## Thursday, February 20, 2014

### Pi in the Torah

This week, the הפטרה is read from מלכים א פרק ז. There is a difference of opinion as to which part of the פרק is read. The ספרדים and some אשכנזי shuls will read the part that contains a reference to the figure of π. פסוק כג states that the pool was 10 אמות in diameter and 30 אמות in circumference. The obvious difficulty is that π is more than 3. Even if the פסוק were to round to the nearest whole number, it would be 31.

There is a famous approach to this problem which is said over in the name of the גר"א although I am not sure there is any written evidence of it. The word used for the circumference is וקוה. However, it is read וקו. If you drop the leading ו which is simply a וי"ו החיבור, you are left with קו and קוה. The respective גמטריות of those words are 111 and 106. If you divide 111/106 and multiply that by the apparent figure of π used - 3 - then the result is 3.1415094! That is correct to 3 decimal places!

I once heard an interesting addendum to this.
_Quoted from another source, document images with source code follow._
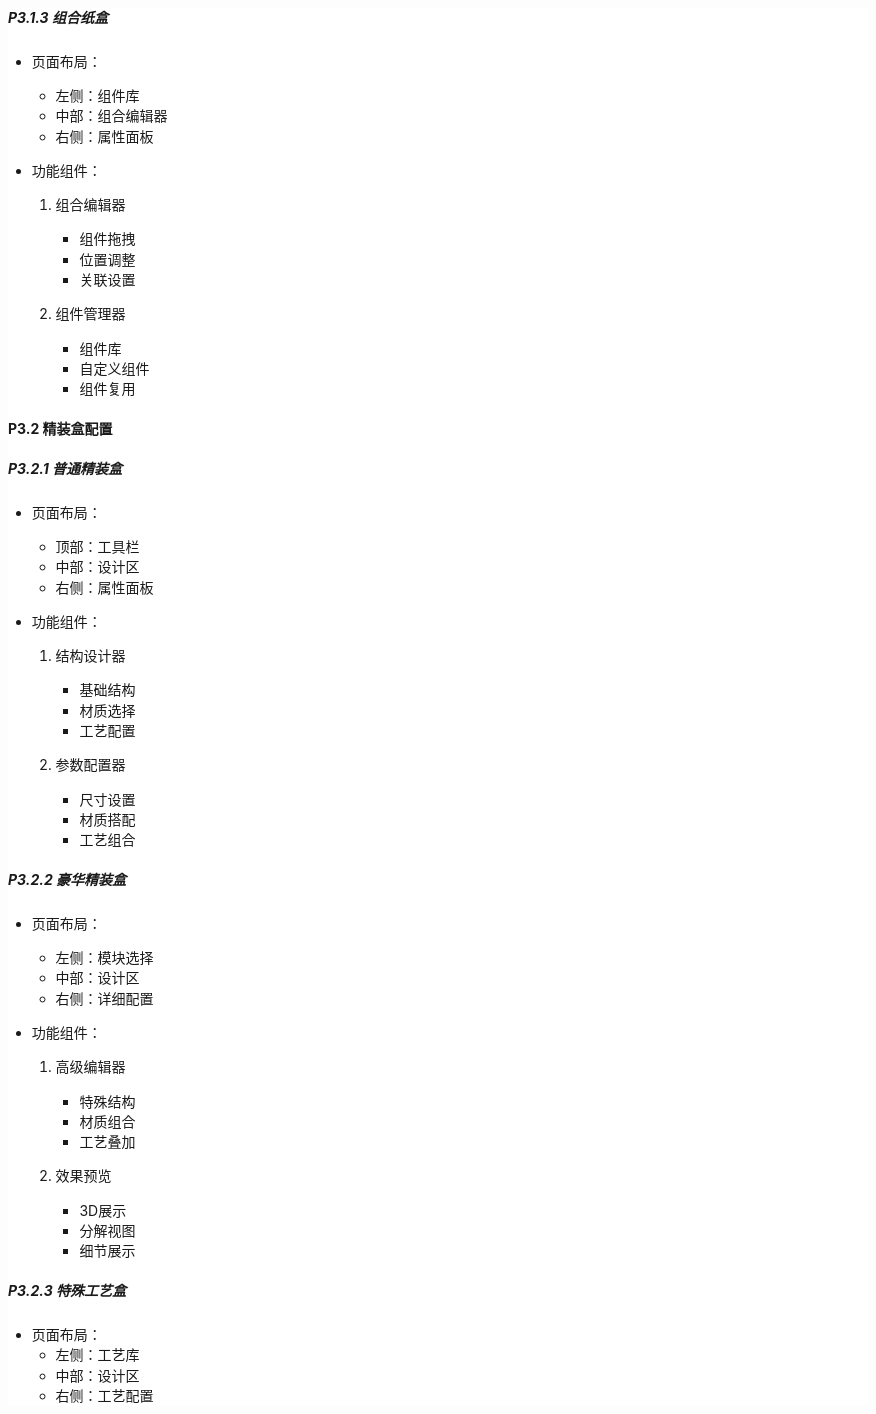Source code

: ##### P3.1.3 组合纸盒
- 页面布局：
  - 左侧：组件库
  - 中部：组合编辑器
  - 右侧：属性面板

- 功能组件：
  1. 组合编辑器
     - 组件拖拽
     - 位置调整
     - 关联设置
  
  2. 组件管理器
     - 组件库
     - 自定义组件
     - 组件复用

#### P3.2 精装盒配置
##### P3.2.1 普通精装盒
- 页面布局：
  - 顶部：工具栏
  - 中部：设计区
  - 右侧：属性面板

- 功能组件：
  1. 结构设计器
     - 基础结构
     - 材质选择
     - 工艺配置
  
  2. 参数配置器
     - 尺寸设置
     - 材质搭配
     - 工艺组合

##### P3.2.2 豪华精装盒
- 页面布局：
  - 左侧：模块选择
  - 中部：设计区
  - 右侧：详细配置

- 功能组件：
  1. 高级编辑器
     - 特殊结构
     - 材质组合
     - 工艺叠加
  
  2. 效果预览
     - 3D展示
     - 分解视图
     - 细节展示

##### P3.2.3 特殊工艺盒
- 页面布局：
  - 左侧：工艺库
  - 中部：设计区
  - 右侧：工艺配置
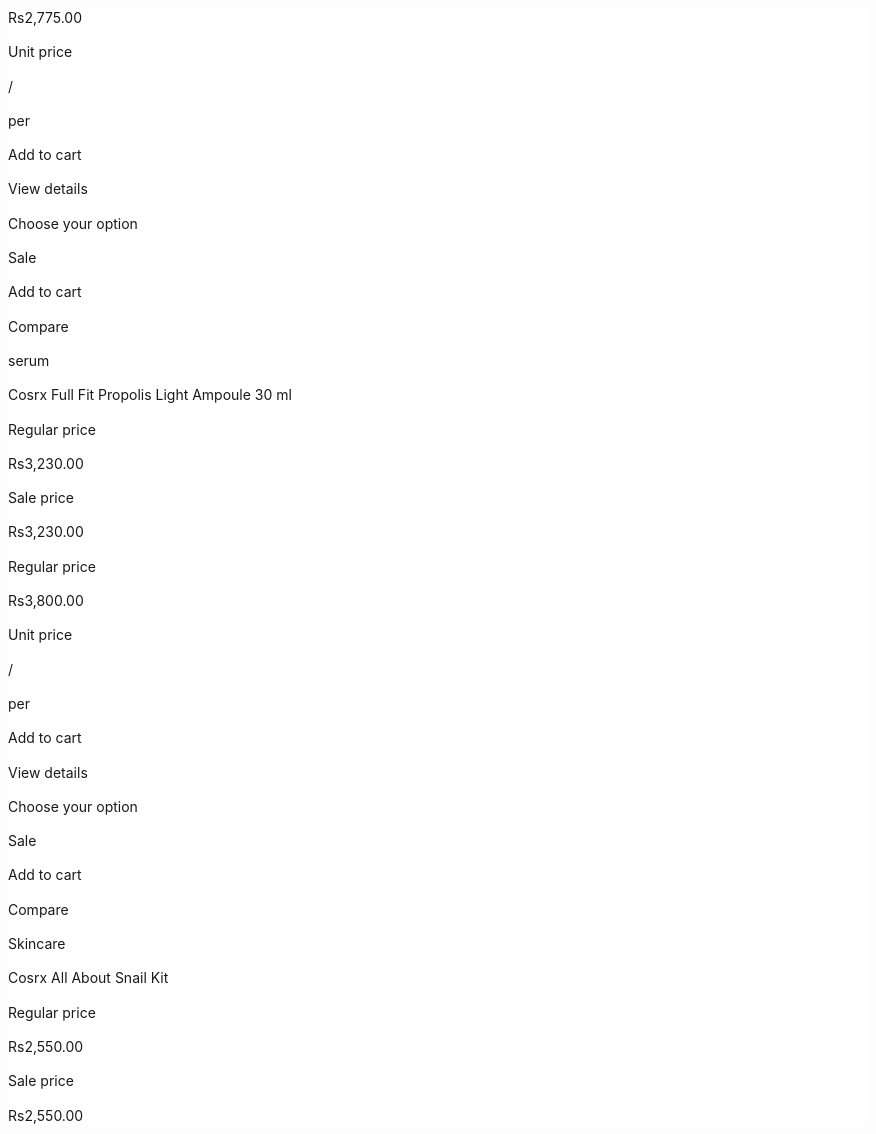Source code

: Rs2,775.00

Unit price

/

per

Add to cart

View details

Choose your option

Sale

Add to cart

Compare

serum

Cosrx Full Fit Propolis Light Ampoule 30 ml

Regular price

Rs3,230.00

Sale price

Rs3,230.00

Regular price

Rs3,800.00

Unit price

/

per

Add to cart

View details

Choose your option

Sale

Add to cart

Compare

Skincare

Cosrx All About Snail Kit

Regular price

Rs2,550.00

Sale price

Rs2,550.00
There needs to be some meaning behind the figure of 30 אמות. The thickness of the walls was 1/4 אמה (I'm not sure where we know that from.) Therefore, the inner diameter was 9 1/2 אמות. If you multiply that by π you come awfully close to 30. I thought heard this in the name of the מלבי"ם but I looked it up and he definitely did not say that.
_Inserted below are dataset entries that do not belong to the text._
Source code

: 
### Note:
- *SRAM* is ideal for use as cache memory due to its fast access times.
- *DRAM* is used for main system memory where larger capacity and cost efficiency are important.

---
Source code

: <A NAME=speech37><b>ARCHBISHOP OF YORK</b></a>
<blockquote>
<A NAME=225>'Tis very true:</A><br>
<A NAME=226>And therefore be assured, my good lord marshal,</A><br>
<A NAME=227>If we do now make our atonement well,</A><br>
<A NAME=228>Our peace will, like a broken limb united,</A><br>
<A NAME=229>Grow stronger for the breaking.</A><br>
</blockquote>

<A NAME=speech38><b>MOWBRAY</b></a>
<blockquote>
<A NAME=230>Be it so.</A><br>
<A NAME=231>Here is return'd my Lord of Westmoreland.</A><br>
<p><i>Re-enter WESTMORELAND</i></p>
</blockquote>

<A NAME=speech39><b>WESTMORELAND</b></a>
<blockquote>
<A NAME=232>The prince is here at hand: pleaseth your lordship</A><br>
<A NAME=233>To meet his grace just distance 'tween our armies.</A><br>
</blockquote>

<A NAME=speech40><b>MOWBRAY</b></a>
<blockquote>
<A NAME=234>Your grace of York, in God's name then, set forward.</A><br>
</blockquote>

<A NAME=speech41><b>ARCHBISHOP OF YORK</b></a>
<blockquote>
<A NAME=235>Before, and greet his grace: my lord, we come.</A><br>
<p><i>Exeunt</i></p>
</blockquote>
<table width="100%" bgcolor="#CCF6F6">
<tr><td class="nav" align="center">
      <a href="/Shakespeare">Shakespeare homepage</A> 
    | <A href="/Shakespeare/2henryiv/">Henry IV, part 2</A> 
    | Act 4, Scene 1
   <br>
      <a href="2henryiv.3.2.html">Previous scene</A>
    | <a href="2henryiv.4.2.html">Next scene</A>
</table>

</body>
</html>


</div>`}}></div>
1. There is an in-depth essay on this matter here:
http://www.truthofland.co.il/english/Sea of Solomon.htm

2. I do not understand what do you find difficult?

The text speaks about outer diameter (10 cubits), outer radius (or height, 5 cubits) and inner circumference (30 cubits).

This in turn makes the thickness of the Sea [10-(30/Pi)] /2 = ~0.225 cubits or ~ 10.287cm or ~4.05 inches. Exactly an average handbreadth.

Measure your hand with the ruler to confirm these calculations and you will find them very accurate.

Here is a diagram that I made that shows the whole idea: http://goo.gl/YgdGv

3. קו is spelled differently in מלכים and דברי הימים.

קו and קוה

That's what makes the gematria work.